The segments still tasted like what they were—sour—but they looked cute. So I tried a couple of ways to correct the situation. I tried dipping them in sugar heated to a hard-crack temperature, but I didn’t have the right tools for the dipping. I tried coating them with sweetened gellan, but the sweetness of the coating didn’t blend with the sourness of the segment.
A week or so later, guests were coming for dinner, and I decided to try the sugar coating again. This time, the segments were individually impaled on bamboo skewers. As each was quickly dipped, it was handed off to the diner standing next to me in the kitchen. Each of my guests was encouraged to enjoy the hard-surfaced segment while it was still a little warm on the outside. It got them off their bottoms for a break in a five-hour long meal and simplified my serving the segments to them.

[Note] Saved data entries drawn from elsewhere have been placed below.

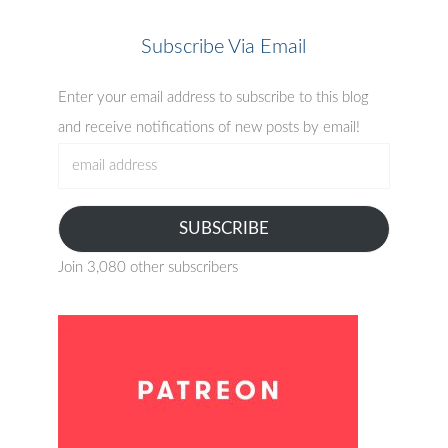
Subscribe Via Email
Enter your email address to subscribe to this blog
and receive notifications of new posts by email!
email
address
SUBSCRIBE
Join 3,080 other subscribers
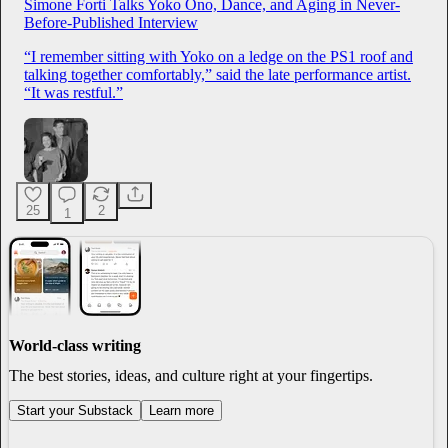
Simone Forti Talks Yoko Ono, Dance, and Aging in Never-
Before-Published Interview
“I remember sitting with Yoko on a ledge on the PS1 roof and
talking together comfortably,” said the late performance artist.
“It was restful.”
25
2
1
World-class writing
The best stories, ideas, and culture right at your fingertips.
Start your Substack
Learn more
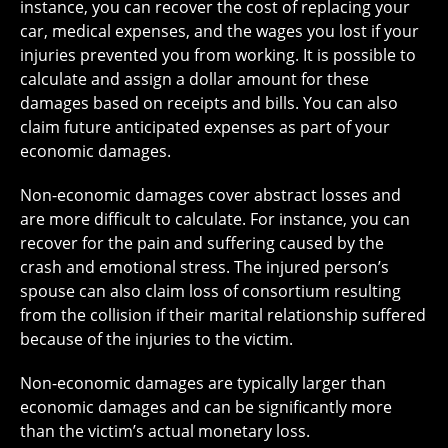
instance, you can recover the cost of replacing your
car, medical expenses, and the wages you lost if your
injuries prevented you from working. It is possible to
calculate and assign a dollar amount for these
damages based on receipts and bills. You can also
claim future anticipated expenses as part of your
economic damages.
Non-economic damages cover abstract losses and
are more difficult to calculate. For instance, you can
recover for the pain and suffering caused by the
crash and emotional stress. The injured person’s
spouse can also claim loss of consortium resulting
from the collision if their marital relationship suffered
because of the injuries to the victim.
Non-economic damages are typically larger than
economic damages and can be significantly more
than the victim’s actual monetary loss.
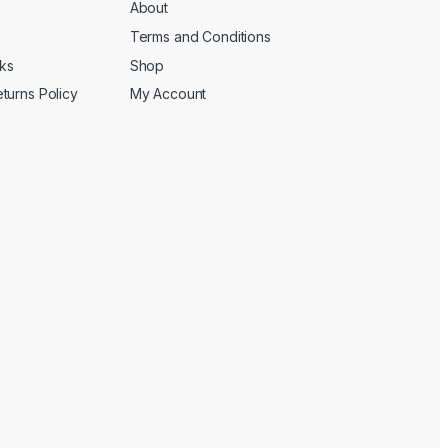
About
Terms and Conditions
cks
Shop
turns Policy
My Account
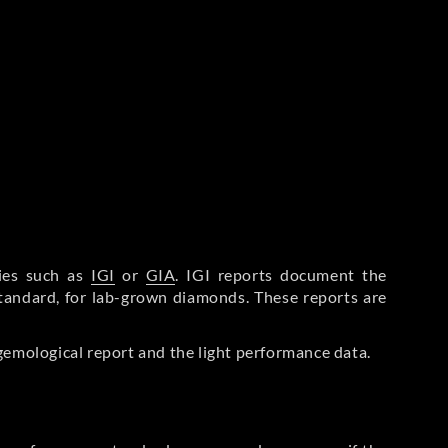
ries such as
IGI
or
GIA
. IGI reports document the
Standard, for lab-grown diamonds. These reports are
gemological report and the light performance data.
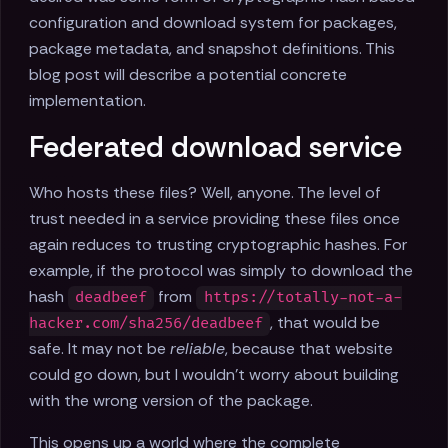
configuration and download system for packages,
package metadata, and snapshot definitions. This
blog post will describe a potential concrete
implementation.
Federated download service
Who hosts these files? Well, anyone. The level of
trust needed in a service providing these files once
again reduces to trusting cryptographic hashes. For
example, if the protocol was simply to download the
hash
from
deadbeef
https://totally-not-a-
, that would be
hacker.com/sha256/deadbeef
safe. It may not be
reliable
, because that website
could go down, but I wouldn't worry about building
with the wrong version of the package.
This opens up a world where the complete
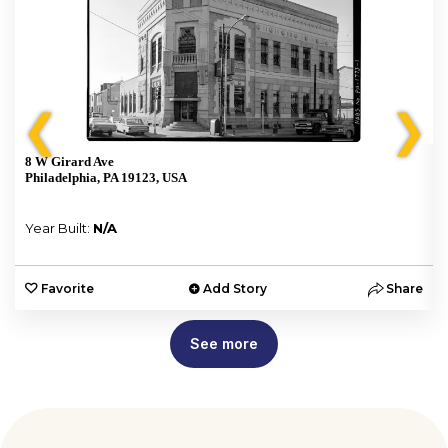
❮
❯
8 W Girard Ave
Philadelphia, PA 19123, USA
Year Built:
N/A
e
Favorite
Add Story
Share
See more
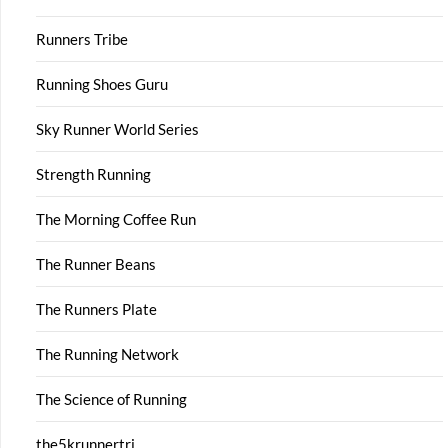
Runners Tribe
Running Shoes Guru
Sky Runner World Series
Strength Running
The Morning Coffee Run
The Runner Beans
The Runners Plate
The Running Network
The Science of Running
the5krunnertri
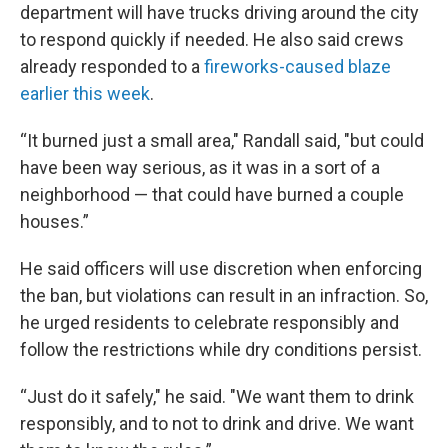
department will have trucks driving around the city
to respond quickly if needed. He also said crews
already responded to a
fireworks-caused blaze
earlier this week
.
“It burned just a small area," Randall said, "but could
have been way serious, as it was in a sort of a
neighborhood — that could have burned a couple
houses.”
He said officers will use discretion when enforcing
the ban, but violations can result in an infraction. So,
he urged residents to celebrate responsibly and
follow the restrictions while dry conditions persist.
“Just do it safely," he said. "We want them to drink
responsibly, and to not to drink and drive. We want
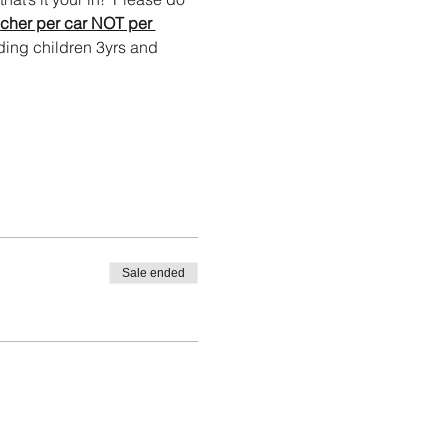
cher per car NOT per 
ing children 3yrs and 
Sale ended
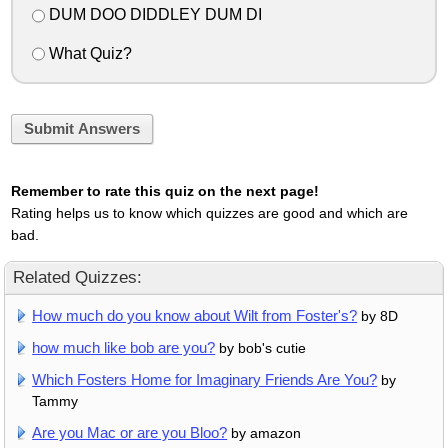
DUM DOO DIDDLEY DUM DI
What Quiz?
Submit Answers
Remember to rate this quiz on the next page!
Rating helps us to know which quizzes are good and which are
bad.
Related Quizzes:
How much do you know about Wilt from Foster's?
by 8D
how much like bob are you?
by bob's cutie
Which Fosters Home for Imaginary Friends Are You?
by
Tammy
Are you Mac or are you Bloo?
by amazon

To prepare the blood orange segments, I soaked them overnight as described above. After cleaning them, I arranged the segments on a cooling rack and air dried them for the remainder of the day in the refrigerator. For the sugar, I simply placed a saucepan containing a scoop of sugar and a tablespoon of water over high heat until the sugar reached 160 °C (320 °F). When appropriate, I swirled the contents in the the pan instead of stirring it.
The combination of the warm, hard coating with the cold, soft fruit made for a delightful mouthful. The bringing of my guests into the kitchen and having them participate made for tasty entertainment.